Le président le suivit ; il ferma la porte de la salle des assemblées aussitôt qu’ils furent entrés, et il se jeta sur un canapé. Jonas, debout près de la fenêtre, appuyé contre la vitre et la tête reposant sur ses deux bras, regardait dans la rue.

« Ce n’est pas gentil, Chuzzlewit ! dit enfin Montague. Ce n’est pas gentil, sur mon âme.

– Que vouliez-vous que je fisse, répondit Jonas en se retournant brusquement ; qu’attendez-vous de moi ?

– De la confiance, mon bon ami. Un peu de confiance, dit Montague d’un ton de reproche.

– Pardieu ! avec ça que vous m’en montrez beaucoup de confiance, à moi, n’est-ce pas ? repartit Jonas.

– Est-ce que je ne vous en montre pas, voyons ? » dit l’autre, et il leva la tête pour le regarder. Mais Jonas s’était détourné de nouveau. « Voyons ! ne vous ai-je pas confié les faciles projets que j’avais formés pour notre avantage ? notre avantage, notez bien ; non pas le mien seulement. Et comment y répondez-vous ? En essayant de fuir !

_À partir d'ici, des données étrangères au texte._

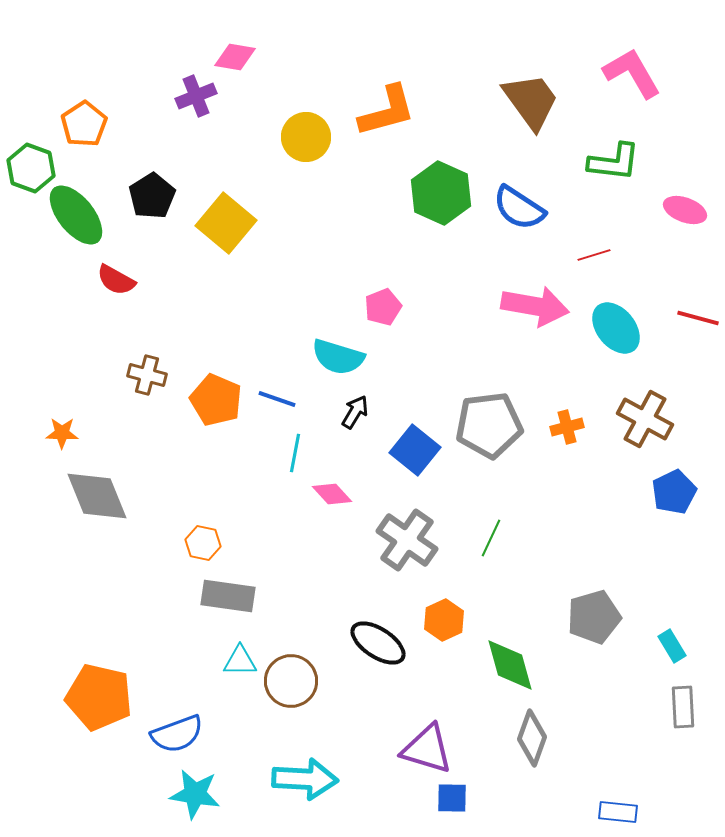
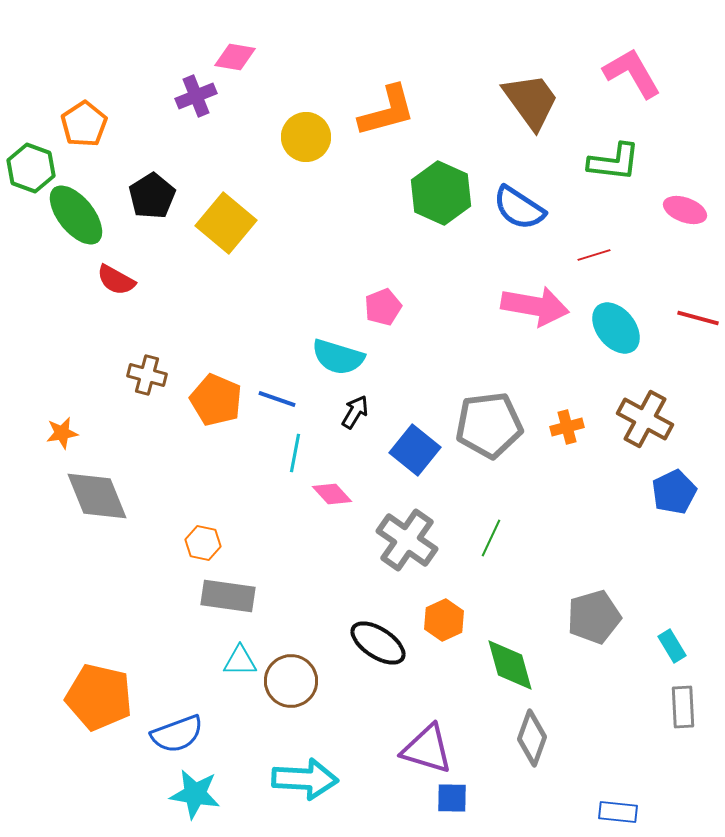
orange star at (62, 433): rotated 12 degrees counterclockwise
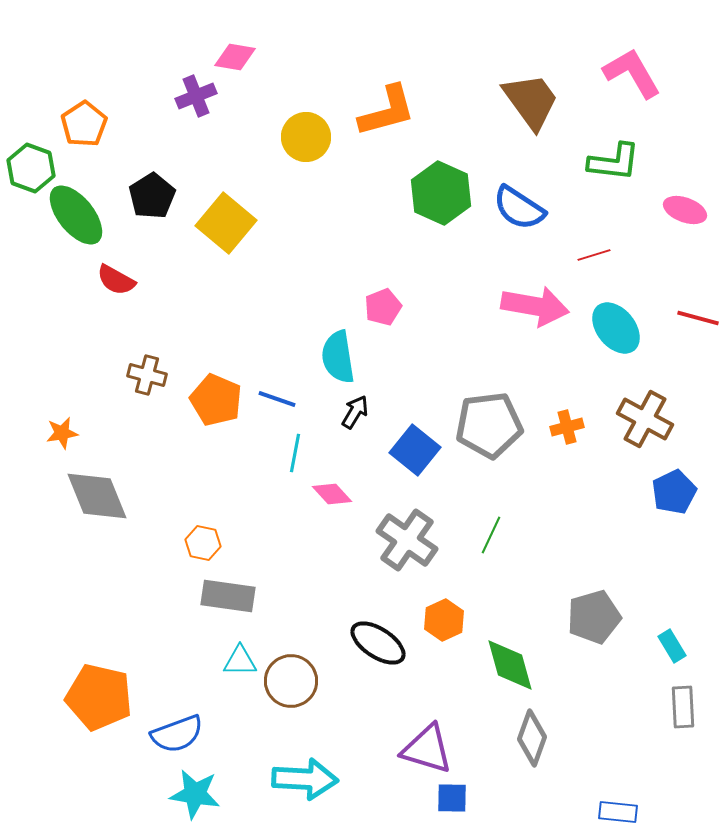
cyan semicircle at (338, 357): rotated 64 degrees clockwise
green line at (491, 538): moved 3 px up
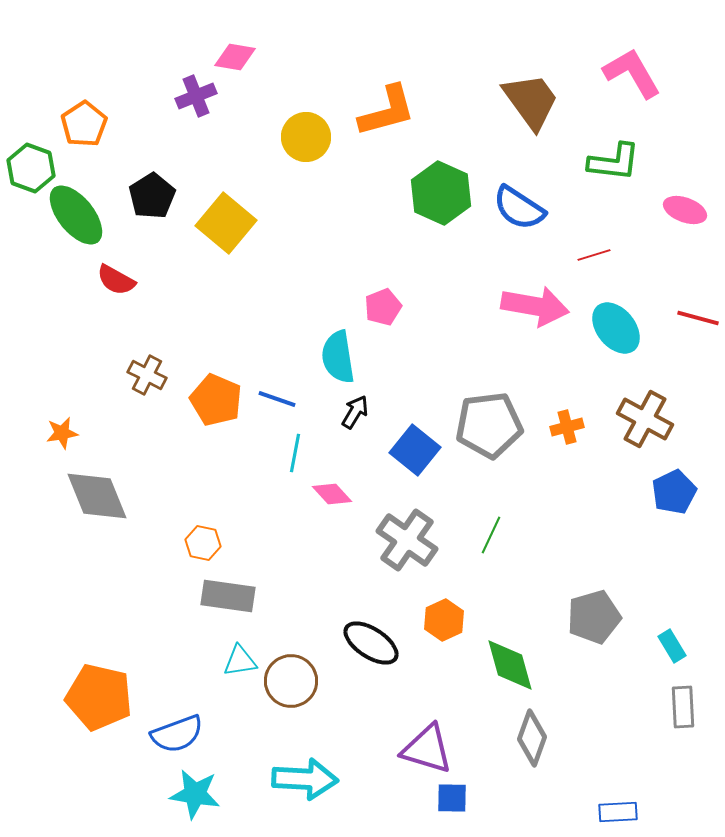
brown cross at (147, 375): rotated 12 degrees clockwise
black ellipse at (378, 643): moved 7 px left
cyan triangle at (240, 661): rotated 9 degrees counterclockwise
blue rectangle at (618, 812): rotated 9 degrees counterclockwise
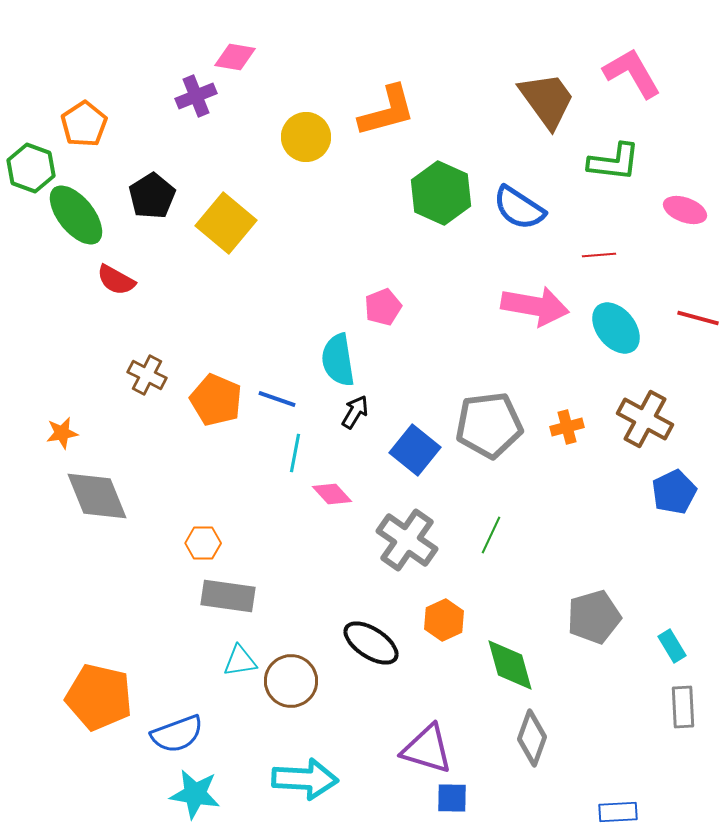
brown trapezoid at (531, 101): moved 16 px right, 1 px up
red line at (594, 255): moved 5 px right; rotated 12 degrees clockwise
cyan semicircle at (338, 357): moved 3 px down
orange hexagon at (203, 543): rotated 12 degrees counterclockwise
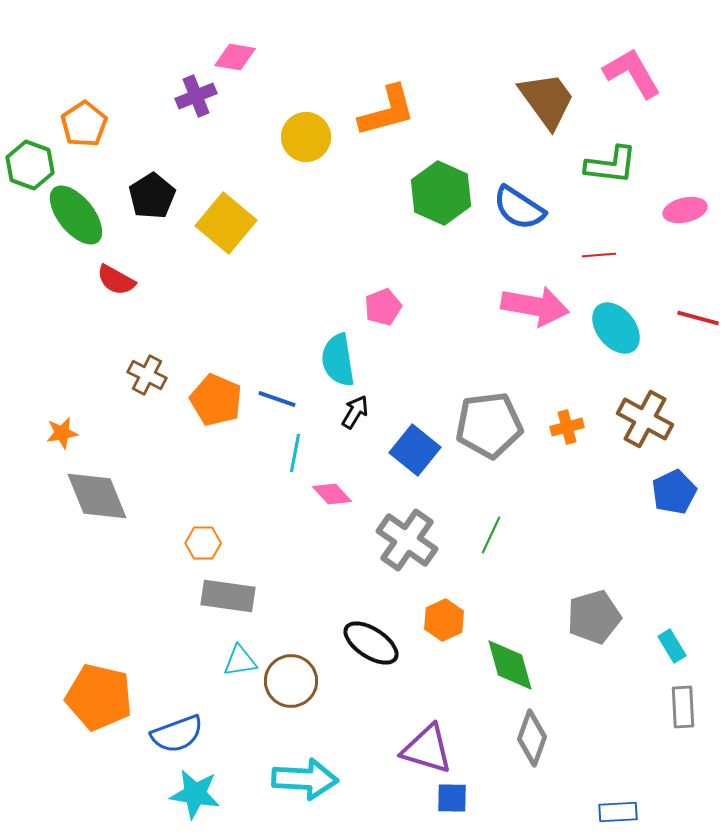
green L-shape at (614, 162): moved 3 px left, 3 px down
green hexagon at (31, 168): moved 1 px left, 3 px up
pink ellipse at (685, 210): rotated 33 degrees counterclockwise
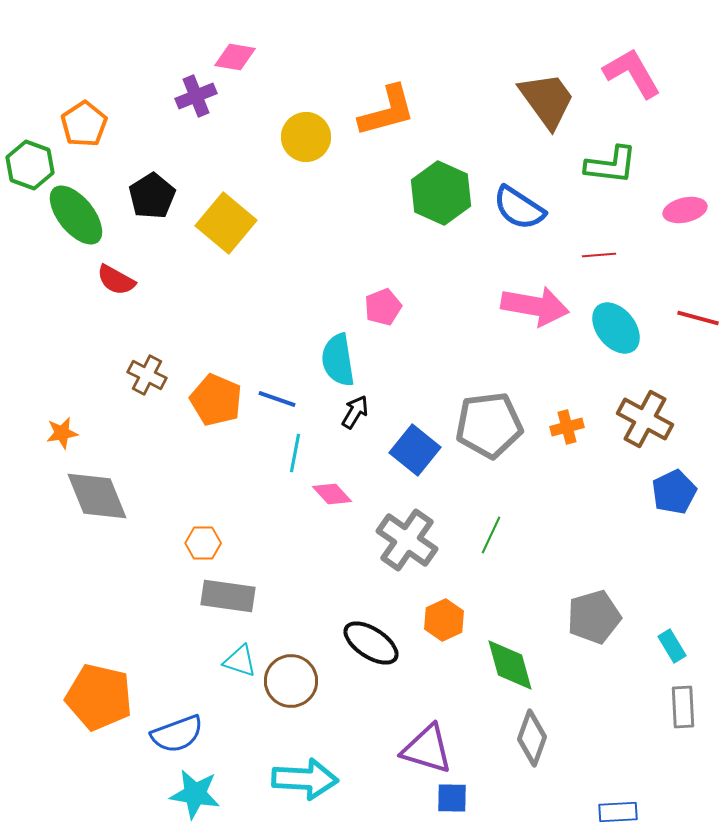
cyan triangle at (240, 661): rotated 27 degrees clockwise
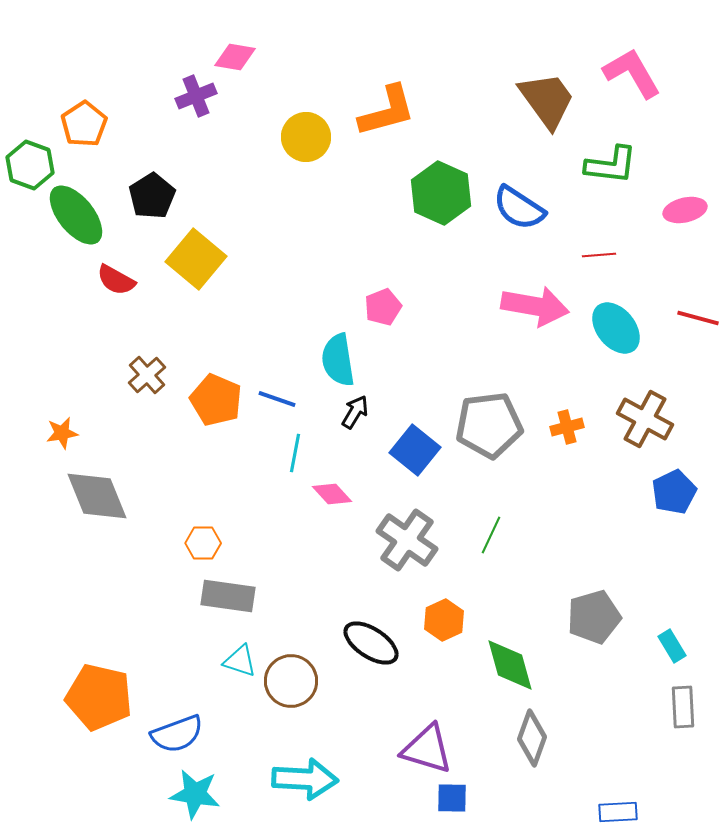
yellow square at (226, 223): moved 30 px left, 36 px down
brown cross at (147, 375): rotated 21 degrees clockwise
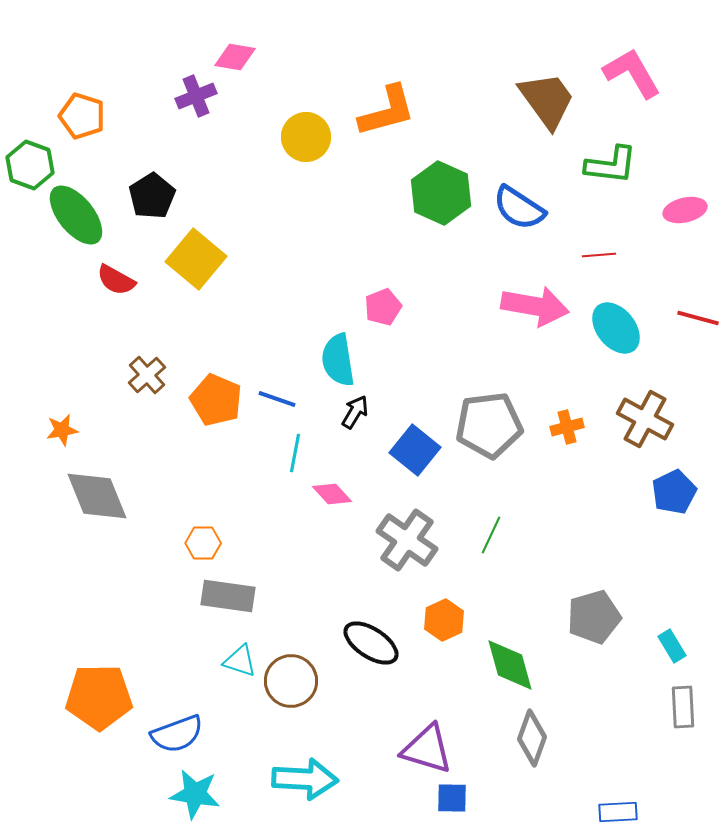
orange pentagon at (84, 124): moved 2 px left, 8 px up; rotated 21 degrees counterclockwise
orange star at (62, 433): moved 3 px up
orange pentagon at (99, 697): rotated 14 degrees counterclockwise
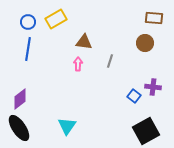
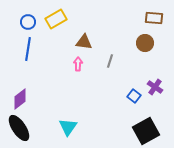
purple cross: moved 2 px right; rotated 28 degrees clockwise
cyan triangle: moved 1 px right, 1 px down
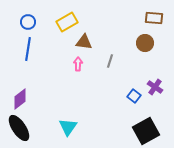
yellow rectangle: moved 11 px right, 3 px down
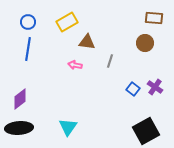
brown triangle: moved 3 px right
pink arrow: moved 3 px left, 1 px down; rotated 80 degrees counterclockwise
blue square: moved 1 px left, 7 px up
black ellipse: rotated 60 degrees counterclockwise
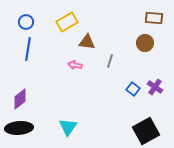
blue circle: moved 2 px left
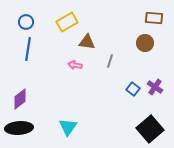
black square: moved 4 px right, 2 px up; rotated 12 degrees counterclockwise
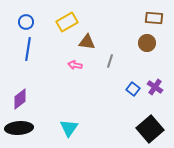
brown circle: moved 2 px right
cyan triangle: moved 1 px right, 1 px down
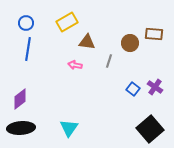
brown rectangle: moved 16 px down
blue circle: moved 1 px down
brown circle: moved 17 px left
gray line: moved 1 px left
black ellipse: moved 2 px right
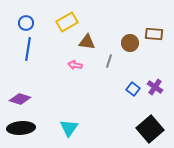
purple diamond: rotated 55 degrees clockwise
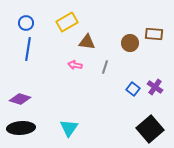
gray line: moved 4 px left, 6 px down
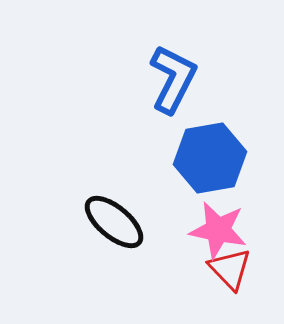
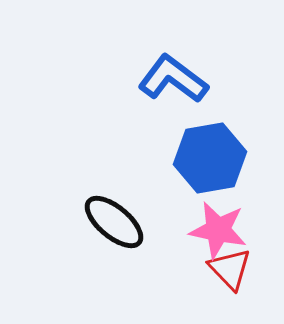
blue L-shape: rotated 80 degrees counterclockwise
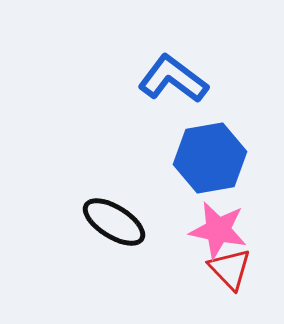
black ellipse: rotated 8 degrees counterclockwise
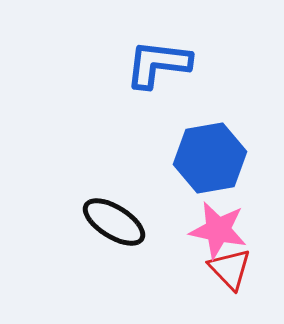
blue L-shape: moved 15 px left, 15 px up; rotated 30 degrees counterclockwise
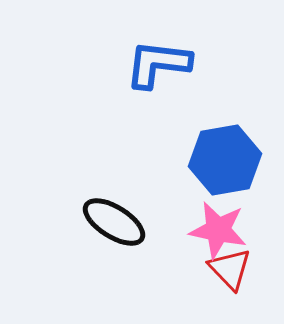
blue hexagon: moved 15 px right, 2 px down
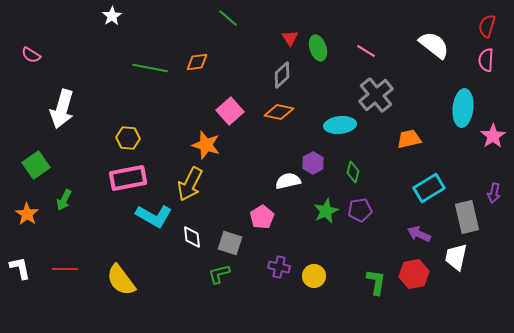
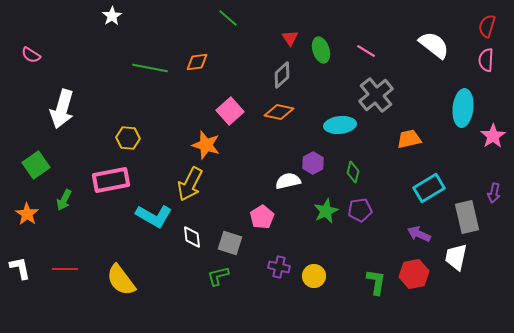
green ellipse at (318, 48): moved 3 px right, 2 px down
pink rectangle at (128, 178): moved 17 px left, 2 px down
green L-shape at (219, 274): moved 1 px left, 2 px down
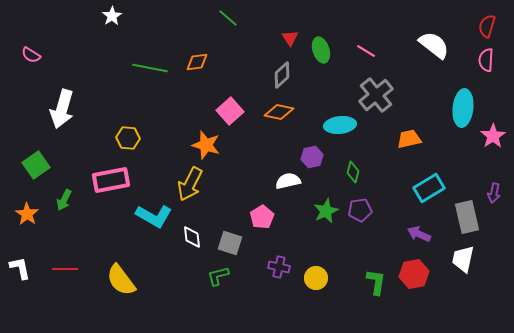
purple hexagon at (313, 163): moved 1 px left, 6 px up; rotated 15 degrees clockwise
white trapezoid at (456, 257): moved 7 px right, 2 px down
yellow circle at (314, 276): moved 2 px right, 2 px down
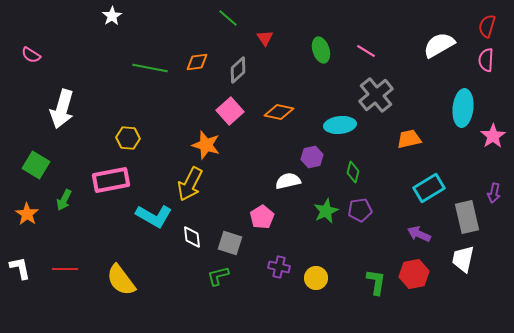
red triangle at (290, 38): moved 25 px left
white semicircle at (434, 45): moved 5 px right; rotated 68 degrees counterclockwise
gray diamond at (282, 75): moved 44 px left, 5 px up
green square at (36, 165): rotated 24 degrees counterclockwise
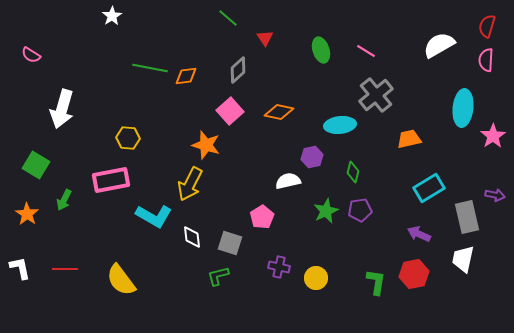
orange diamond at (197, 62): moved 11 px left, 14 px down
purple arrow at (494, 193): moved 1 px right, 2 px down; rotated 90 degrees counterclockwise
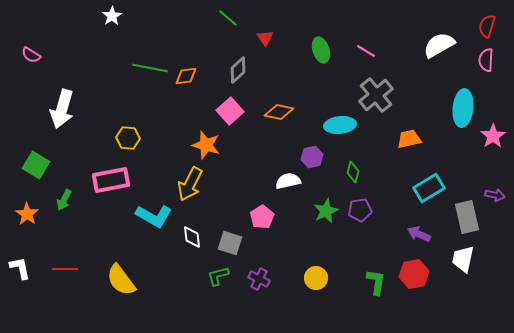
purple cross at (279, 267): moved 20 px left, 12 px down; rotated 15 degrees clockwise
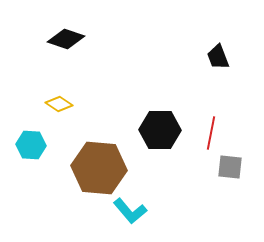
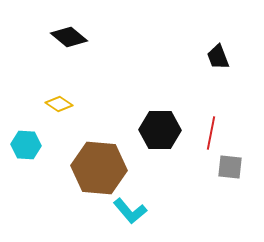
black diamond: moved 3 px right, 2 px up; rotated 21 degrees clockwise
cyan hexagon: moved 5 px left
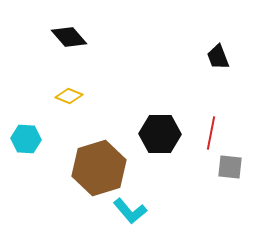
black diamond: rotated 9 degrees clockwise
yellow diamond: moved 10 px right, 8 px up; rotated 12 degrees counterclockwise
black hexagon: moved 4 px down
cyan hexagon: moved 6 px up
brown hexagon: rotated 22 degrees counterclockwise
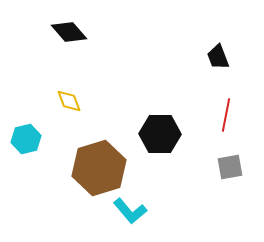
black diamond: moved 5 px up
yellow diamond: moved 5 px down; rotated 48 degrees clockwise
red line: moved 15 px right, 18 px up
cyan hexagon: rotated 16 degrees counterclockwise
gray square: rotated 16 degrees counterclockwise
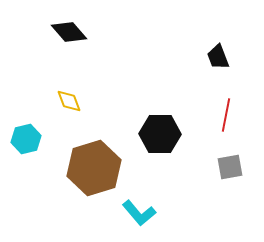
brown hexagon: moved 5 px left
cyan L-shape: moved 9 px right, 2 px down
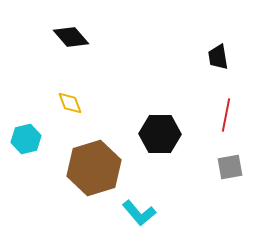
black diamond: moved 2 px right, 5 px down
black trapezoid: rotated 12 degrees clockwise
yellow diamond: moved 1 px right, 2 px down
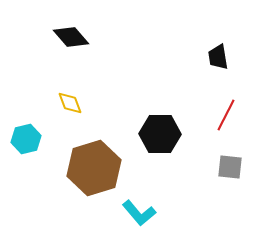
red line: rotated 16 degrees clockwise
gray square: rotated 16 degrees clockwise
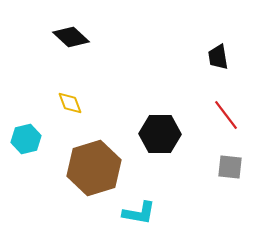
black diamond: rotated 6 degrees counterclockwise
red line: rotated 64 degrees counterclockwise
cyan L-shape: rotated 40 degrees counterclockwise
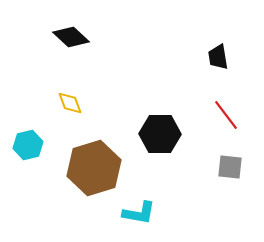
cyan hexagon: moved 2 px right, 6 px down
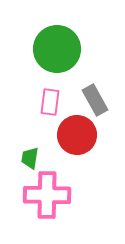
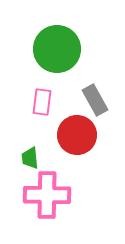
pink rectangle: moved 8 px left
green trapezoid: rotated 15 degrees counterclockwise
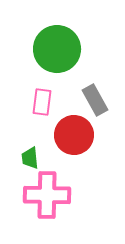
red circle: moved 3 px left
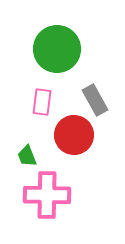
green trapezoid: moved 3 px left, 2 px up; rotated 15 degrees counterclockwise
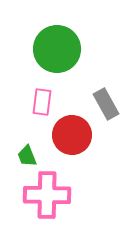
gray rectangle: moved 11 px right, 4 px down
red circle: moved 2 px left
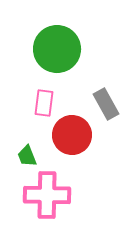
pink rectangle: moved 2 px right, 1 px down
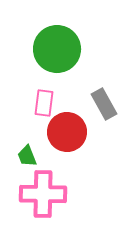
gray rectangle: moved 2 px left
red circle: moved 5 px left, 3 px up
pink cross: moved 4 px left, 1 px up
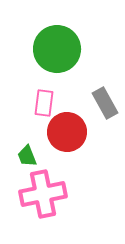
gray rectangle: moved 1 px right, 1 px up
pink cross: rotated 12 degrees counterclockwise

– Qu’en savez-vous ? Qui vous a dit que je voulusse fuir ?

– Qui me l’a dit ? Allons, allons ! Un bâtiment étranger, mon ami, une heure si matinale, un costume qui vous rendait méconnaissable ! Qui me l’a dit ? Si vous ne vouliez pas me jouer un tour, qu’est-ce que vous faisiez là ? Pourquoi êtes-vous revenu ?

– Je suis revenu pour prévenir un esclandre, dit Jonas.

– Vous avez agi sagement, » répondit son ami.

Jonas resta silencieux ; la tête appuyée sur ses bras, il regardait toujours dans la rue.

« Maintenant, Chuzzlewit, dit Montague, malgré ce qui s’est passé, je veux vous parler à cœur ouvert. Faites-vous attention à ce que je vous dis ? Je ne vois que votre dos.

– Oui, oui, je vous entends. Allez toujours !

– Je dis donc que, malgré ce qui s’est passé, je veux vous parler à cœur ouvert.

– Vous m’avez déjà dit cela, et je vous ai déjà fait observer que j’avais entendu. Continuez.